## EXERCISE DIRECTIONS
Can you repeat the material word for word, from its start through the line containing "Dot at: (325, 322)", leaving out the pictures?

## MATERIAL
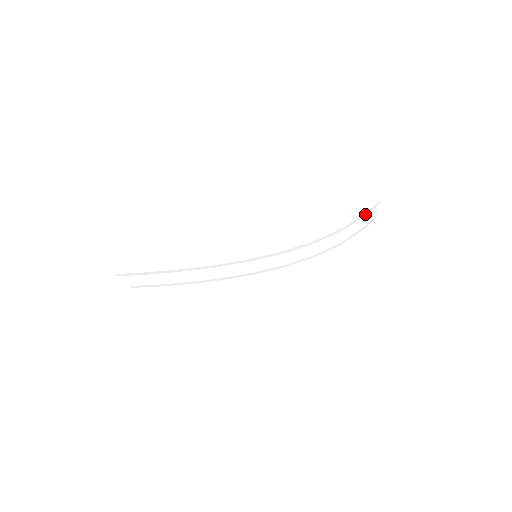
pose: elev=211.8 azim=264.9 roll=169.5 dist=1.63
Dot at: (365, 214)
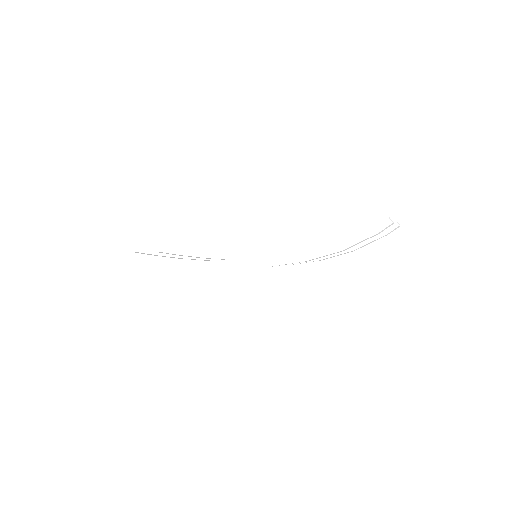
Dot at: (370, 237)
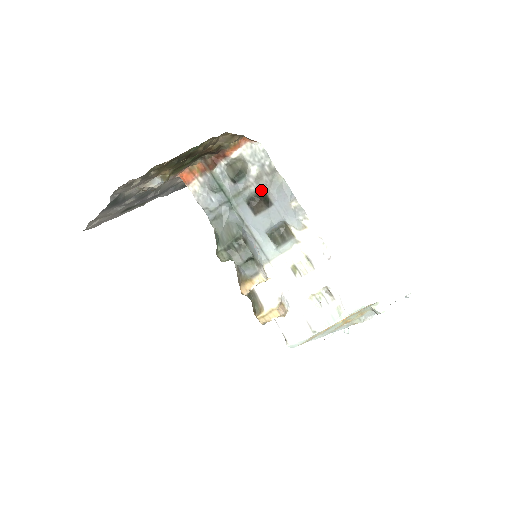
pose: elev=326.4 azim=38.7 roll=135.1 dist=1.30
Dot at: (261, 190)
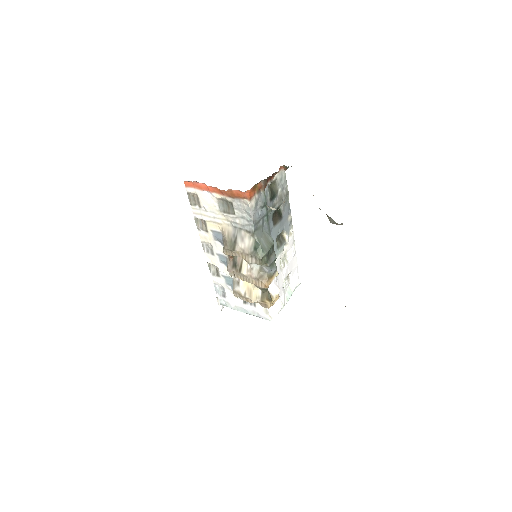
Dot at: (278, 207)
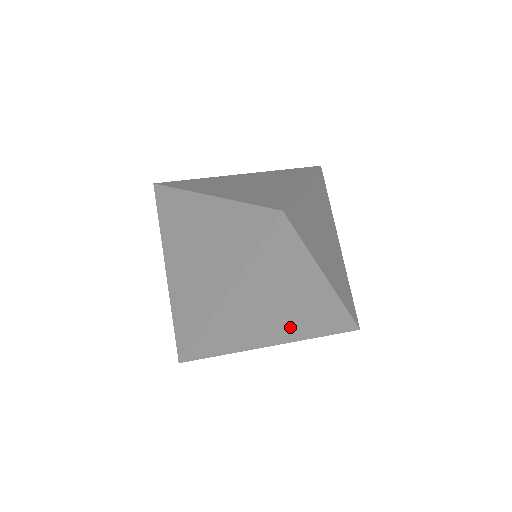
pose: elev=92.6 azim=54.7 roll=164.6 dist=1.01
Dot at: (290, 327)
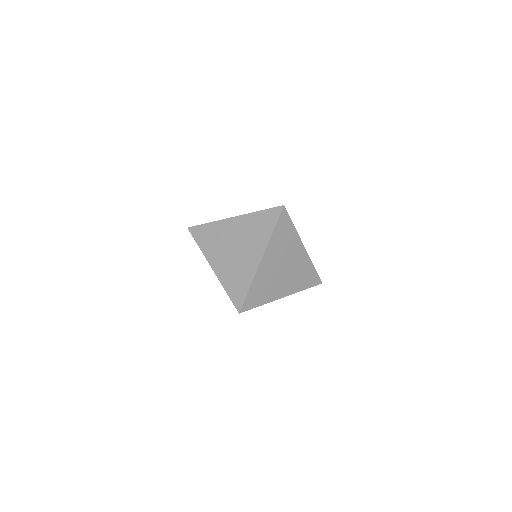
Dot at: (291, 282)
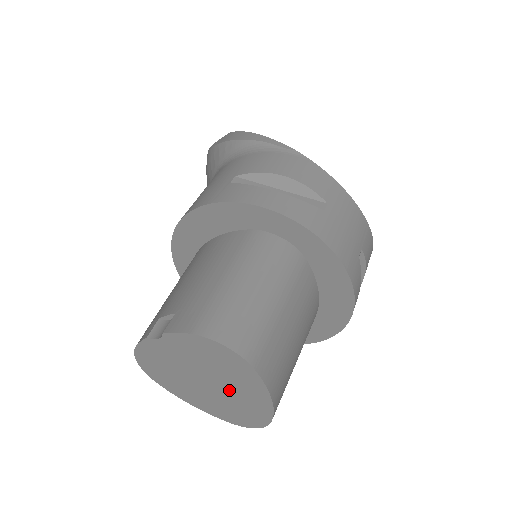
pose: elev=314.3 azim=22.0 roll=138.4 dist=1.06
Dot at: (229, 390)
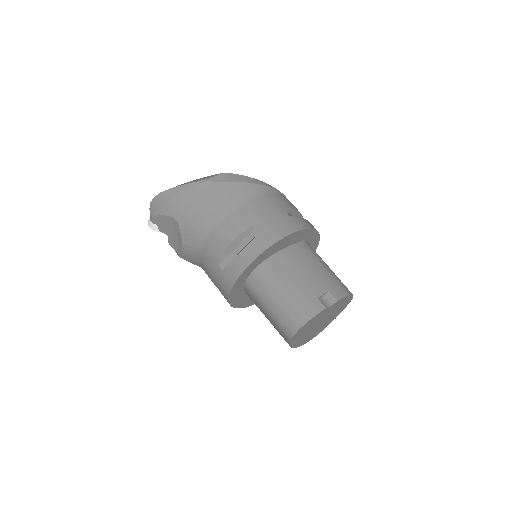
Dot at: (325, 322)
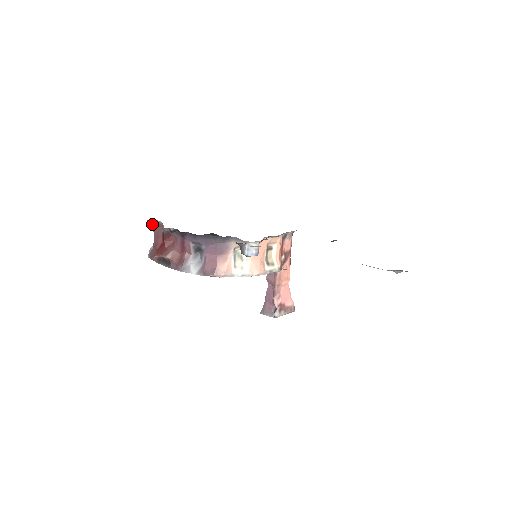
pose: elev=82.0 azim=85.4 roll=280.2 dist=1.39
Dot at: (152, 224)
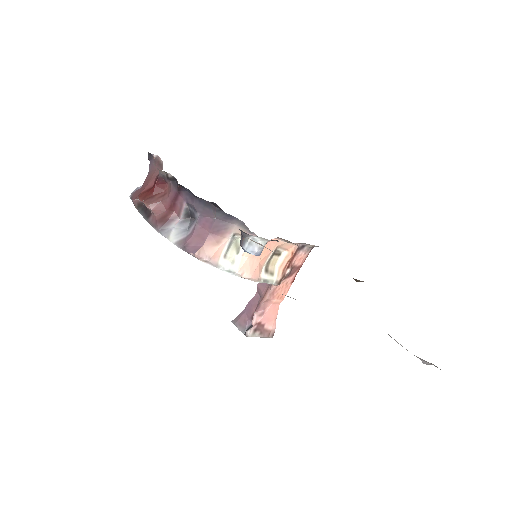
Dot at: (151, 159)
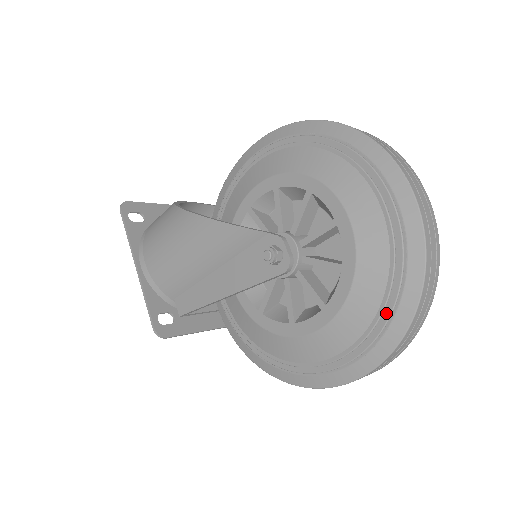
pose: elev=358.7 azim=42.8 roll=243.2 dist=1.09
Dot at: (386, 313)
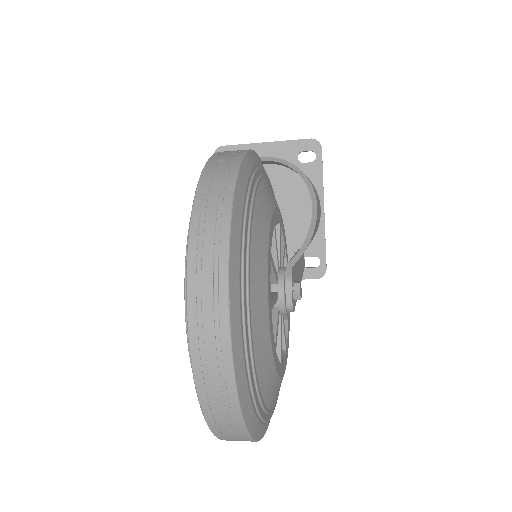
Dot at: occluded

## TASK SOLUTION
pose: elev=211.8 azim=264.9 roll=169.5 dist=1.63
Dot at: (365, 214)
Dot at: (370, 237)
pose: elev=326.4 azim=38.7 roll=135.1 dist=1.30
Dot at: (261, 190)
Dot at: (278, 207)
pose: elev=92.6 azim=54.7 roll=164.6 dist=1.01
Dot at: (290, 327)
Dot at: (291, 282)
pose: elev=314.3 azim=22.0 roll=138.4 dist=1.06
Dot at: (229, 390)
Dot at: (325, 322)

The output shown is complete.